Rote Feuerameise (Solenopsis invicta), Bild: wikimedia.org/
Die argentinischen Feuerameisen gelten in vielen Ländern als gefürchtete Plagegeister. Beobachtungen aus ihrer Heimat zeigen nun: Sie machen auch vor großen Gegnern nicht halt.
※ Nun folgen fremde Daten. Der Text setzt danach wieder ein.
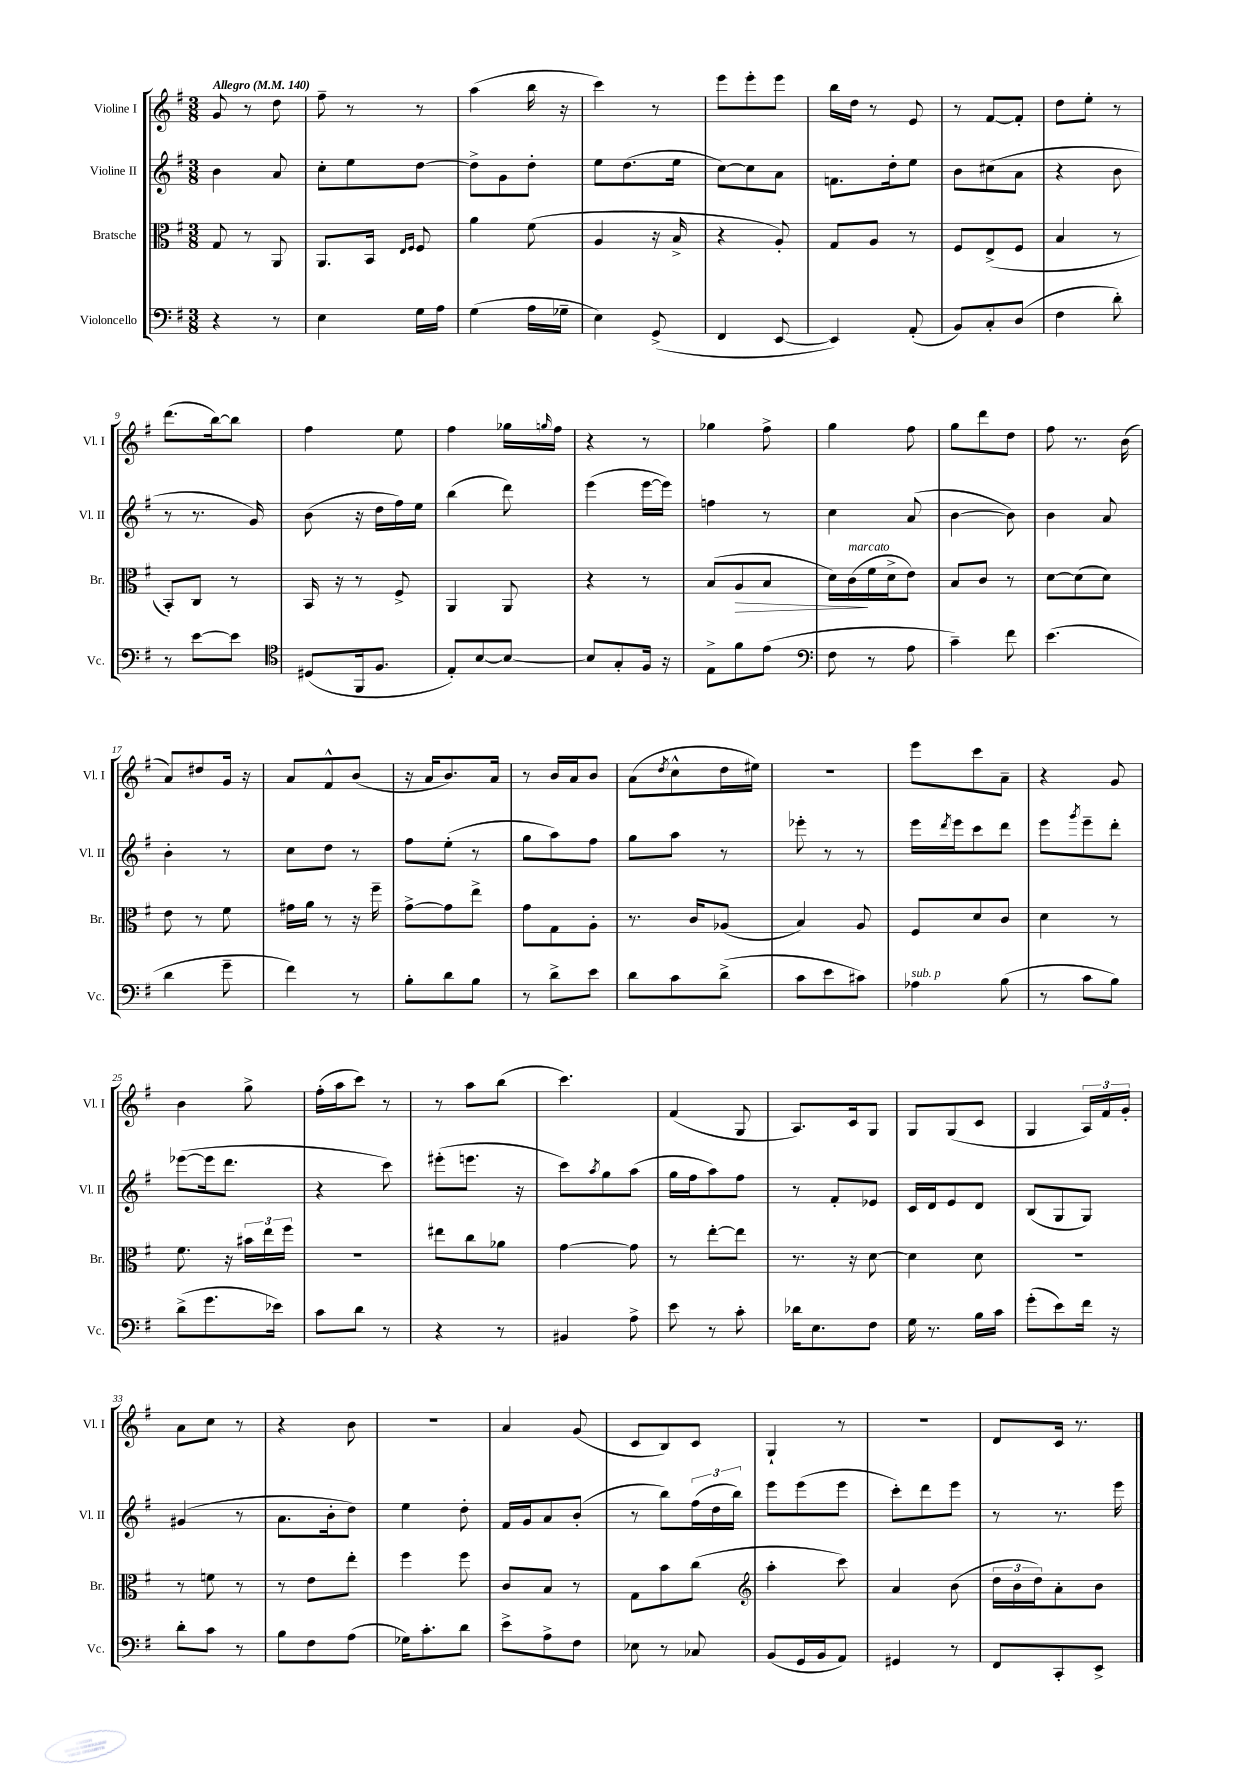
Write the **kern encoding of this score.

**kern	**kern	**dynam	**kern	**kern
*part4	*part3	*part3	*part2	*part1
*staff4	*staff3	*staff3	*staff2	*staff1
*I"Violoncello	*I"Bratsche	*	*I"Violine II	*I"Violine I
*I'Vc.	*I'Br.	*	*I'Vl. II	*I'Vl. I
*clefF4	*clefC3	*	*clefG2	*clefG2
*k[f#]	*k[f#]	*	*k[f#]	*k[f#]
*M3/8	*M3/8	*	*M3/8	*M3/8
*MM140	*MM140	*	*MM140	*MM140
=1	=1	=1	=1	=1
!	!	!	!	!LO:TX:a:B:t=Allegro
4r	8G/	.	4b\	8g/
.	8r	.	.	8r
8r	8AA/	.	8a/	8dd\
=2	=2	=2	=2	=2
4E\	8.AA/L	.	8cc'\L	8ff#~\
.	.	.	8ee\	8r
.	16BB/Jk	.	.	.
.	16qqE/LL	.	.	.
.	16qqF#/JJ	.	.	.
16G\LL	8F#/	.	[8dd\J	8r
16A\JJ	.	.	.	.
=3	=3	=3	=3	=3
(4G\	4a\	.	8dd^\L]	(4aa\
.	.	.	8g\	.
16A\LL	(8f#\	.	8dd'\J	16bb\
16G-X~\JJ	.	.	.	16r
=4	=4	=4	=4	=4
4E\)	4A/	.	8ee\L	4ccc\)
.	.	.	(8.dd\	.
(8GG^/	16r	.	.	8r
.	16B^/	.	16ee\Jk	.
=5	=5	=5	=5	=5
4FF#/	4r	.	[8cc\L)	8eee\L
.	.	.	8cc\]	8eee'\
[8EE/	8A'/)	.	8a\J	8eee\J
=6	=6	=6	=6	=6
4EE/])	8G/L	.	8.fn\L	16bb\LL
.	.	.	.	16dd\JJ
.	8A/J	.	.	8r
.	.	.	16dd'\k	.
(8AA'/	8r	.	8ee\J	8e/
=7	=7	=7	=7	=7
8BB/L)	8F#/L	.	8b\L	8r
8C'/	(8E^/	.	(8cc#X\	[8f#/L
(8D/J	8F#/J	.	8a\J	8f#'/J]
=8	=8	=8	=8	=8
4F#\	4B/	.	4r	8dd\L
.	.	.	.	8ee'\J
8d'\)	8r	.	8b\	8r
!!LO:LB:g=z
=9	=9	=9	=9	=9
8r	8BB'/L)	.	8r	(8.ddd\L
[8e\L	8C/J	.	8.r	.
.	.	.	.	[16bb\k)
8e\J]	8r	.	.	8bb\J]
.	.	.	16g/)	.
=10	=10	=10	=10	=10
*clefC4	*	*	*	*
(8D#X/L	16BB/	.	(8b\	4ff#\
.	16r	.	.	.
16FF#/k	8r	.	16r	.
8.F#/J	.	.	16dd\LL	.
.	8F#^/	.	16ff#\)	8ee\
.	.	.	16ee\JJ	.
=11	=11	=11	=11	=11
8E'/L)	4AA/	.	(4bb\	4ff#\
[8B/	.	.	.	.
8B/J_	8AA/	.	8ddd\)	16gg-X\LL
.	.	.	.	16qqggn/
.	.	.	.	16ff#\JJ
=12	=12	=12	=12	=12
8B/L]	4r	.	(4eee\	4r
8G'/	.	.	.	.
16F#/Jk	8r	.	[16eee\LL	8r
16r	.	.	16eee\JJ])	.
=13	=13	=13	=13	=13
8E^\L	(8B/L	.	4ffn\	4gg-X\
!	!	!LO:HP:b	!	!
8f#\	8A/	>	.	.
(8e\J	8B/J	.	8r	8ff#^\
=14	=14	=14	=14	=14
*clefF4	*	*	*	*
8F#\	16d\LL)	.	4cc\	4gg\
!	!LO:TX:a:i:t=marcato	!	!	!
.	(16c\	.	.	.
8r	16f#\	]	.	.
.	16d^\J	.	.	.
8A\	8e\J)	.	(8a/	8ff#\
=15	=15	=15	=15	=15
4c~\)	8B/L	.	[4b\	8gg\L
.	8c/J	.	.	8ddd\
8f#\	8r	.	8b\])	8dd\J
=16	=16	=16	=16	=16
(4.e\	[8d\L	.	4b\	8ff#\
.	(8d\]	.	.	8.r
.	8d\J)	.	8a/	.
.	.	.	.	(16b\
!!LO:LB:g=z
=17	=17	=17	=17	=17
4d\	8e\	.	4b'\	8a/L)
.	8r	.	.	8dd#X/
8g~\	8f#\	.	8r	16g/Jk
.	.	.	.	16r
=18	=18	=18	=18	=18
4f#\)	16g#X\LL	.	8cc\L	8a/L
.	16a\JJ	.	.	.
.	8r	.	8dd\J	8f#^^/
8r	16r	.	8r	(8b/J
.	16ff#~\	.	.	.
=19	=19	=19	=19	=19
8B'\L	[8g^\L	.	8ff#\L	16r
.	.	.	.	16a/KL
8d\	8g\]	.	(8ee'\J	8.b/)
8B\J	8ee^\J	.	8r	.
.	.	.	.	16a/Jk
=20	=20	=20	=20	=20
8r	8g\L	.	8gg\L	8r
8d^\L	8G\	.	8aa\)	16b/LL
.	.	.	.	16a/J
8e\J	8A'\J	.	8ff#\J	8b/J
=21	=21	=21	=21	=21
8d\L	8.r	.	8gg\L	(8a\L
.	.	.	.	8qdd/
8c\	.	.	8aa\J	8cc^^\
.	16c/KL	.	.	.
(8d^\J	(8A-X/J	.	8r	16dd\L
.	.	.	.	16ee#X\JJ)
=22	=22	=22	=22	=22
8c\L	4B/)	.	8eee-X'\	4.r
8e\	.	.	8r	.
8c#X\J)	8A/	.	8r	.
=23	=23	=23	=23	=23
!LO:TX:a:i:t=sub. p	!	!	!	!
4A-X\	8F#/L	.	16eee\LL	8eee\L
.	.	.	8qddd/	.
.	.	.	16eee\J	.
.	8d/	.	8ccc\	8ccc\
(8B\	8c/J	.	8ddd\J	8a~\J
=24	=24	=24	=24	=24
8r	4d\	.	8eee\L	4r
.	.	.	8qggg/	.
8c\L	.	.	8eee~\	.
8B\J)	8r	.	8ddd'\J	8g/
!!LO:LB:g=z
=25	=25	=25	=25	=25
(8d^\L	8.f#\	.	([8eee-X\L	4b\
8.g\	.	.	16eee-\k]	.
.	16r	.	8.ddd\J	.
.	24b#X\LL	.	.	8gg^\
.	24ee\	.	.	.
16e-X\Jk)	.	.	.	.
.	24ff#\JJ	.	.	.
=26	=26	=26	=26	=26
8c\L	4.r	.	4r	(16ff#'\LL
.	.	.	.	16aa\J
8d\J	.	.	.	8ccc\J)
8r	.	.	8ccc\)	8r
=27	=27	=27	=27	=27
4r	8ee#X\L	.	(8eee#X'\L	8r
.	8cc\	.	8.eeen\J	8aa\L
8r	8a-X\J	.	.	(8bb\J
.	.	.	16r	.
=28	=28	=28	=28	=28
4BB#X/	[4g\	.	8ccc\L)	4.ccc\)
.	.	.	8qaa/	.
.	.	.	8gg\	.
8A^\	8g\]	.	(8aa\J	.
=29	=29	=29	=29	=29
8e\	8r	.	16gg\LL	(4f#/
.	.	.	16ff#\J	.
8r	[8ee'\L	.	8aa\)	.
8c'\	8ee\J]	.	8ff#\J	8G/
=30	=30	=30	=30	=30
16d-X\KL	8.r	.	8r	8.A/L)
8.E\	.	.	.	.
.	.	.	8f#'/L	.
.	16r	.	.	16c/k
8F#\J	[8d\	.	8e-X/J	8G/J
=31	=31	=31	=31	=31
16G\	4d\]	.	16c/LL	8G/L
8.r	.	.	16d/J	.
.	.	.	8e/	(8G/
16B\LL	8d\	.	8d/J	8c/J
16c\JJ	.	.	.	.
=32	=32	=32	=32	=32
(8g'\L	4.r	.	(8B/L	4G/
8e\)	.	.	8G/	.
16f#\Jk	.	.	8G/J)	24A/LL)
.	.	.	.	24f#/
16r	.	.	.	.
.	.	.	.	24g'/JJ
!!LO:LB:g=z
=33	=33	=33	=33	=33
8d'\L	8r	.	(4g#X/	8a\L
8c\J	8fn\	.	.	8cc\J
8r	8r	.	8r	8r
=34	=34	=34	=34	=34
8B\L	8r	.	8.a\L	4r
8F#\	8e\L	.	.	.
.	.	.	16b'\k	.
(8A\J	8ee'\J	.	8dd\J)	8b\
=35	=35	=35	=35	=35
16G-X\KL)	4ff#\	.	4ee\	4.r
8.c'\	.	.	.	.
8d\J	8ff#\	.	8dd'\	.
=36	=36	=36	=36	=36
8e^\L	8c/L	.	16f#/LL	4a/
.	.	.	16g/J	.
8A^\	8B/J	.	8a/	.
8F#\J	8r	.	(8b'/J	(8g/
=37	=37	=37	=37	=37
8E-X\	8G\L	.	8r	8c/L
8r	8b\	.	8bb\L)	8B/)
8C-X/	(8cc\J	.	(24ff#\L	8c/J
.	.	.	24dd\	.
.	.	.	24bb\JJ)	.
=38	=38	=38	=38	=38
*	*clefG2	*	*	*
(8BB/L	4aa'\	.	8eee\L	4G`/
16GG/L	.	.	(8eee\	.
16BB/J	.	.	.	.
8AA/J)	8ccc\)	.	8eee\J	8r
=39	=39	=39	=39	=39
4GG#X/	4a/	.	8ccc'\L)	4.r
.	.	.	8ddd\	.
8r	(8b\	.	8eee\J	.
=40	=40	=40	=40	=40
8FF#/L	24dd\LL	.	8r	8d/L
.	24b\	.	.	.
.	24dd\J)	.	.	.
8CC'/	8a'\	.	8.r	16c/Jk
.	.	.	.	8.r
8EE^/J	8b\J	.	.	.
.	.	.	16eee\	.
==	==	==	==	==
*-	*-	*-	*-	*-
Von Daniel Lingenhöhl|Spektrum.de

Feuerameisen schätzen die Nester von Kaimanen: Sie sind warm und luftfeucht – und sie liefern veritable Nahrung frei Haus. Für die Kaimane hat das allerdings einen Preis, warnt eine Studie im Journal of Herpetology: Bis zu einem Viertel der Kaimanbabys einer Brutsaison im nördlichen Argentinien könne den Attacken zum Opfer fallen, schätzen Biologen um Carlos Ignacio Piña vom Institut für Angewandte Zoologie in Santa Fe. In ihrem Untersuchungsgebiet besiedelten die Feuerameisen (Solenopsis invicta) rund 50 Prozent der Brutplätze von Breitschnauzenkaimanen (Caiman latirostris). Dabei vertrieben sie die Mütter, die aktive Brutpflege betreibt, durch ihre schmerzhaften Stiche, so dass diese sich nicht mehr um die Jungtiere kümmern konnten. Sobald die Kleinen aus ihren Eiern zu schlüpfen beginnen, dringen die Ameisen durch die Risse in der Schale ein, töten und zerlegen die kleinen Kaimane.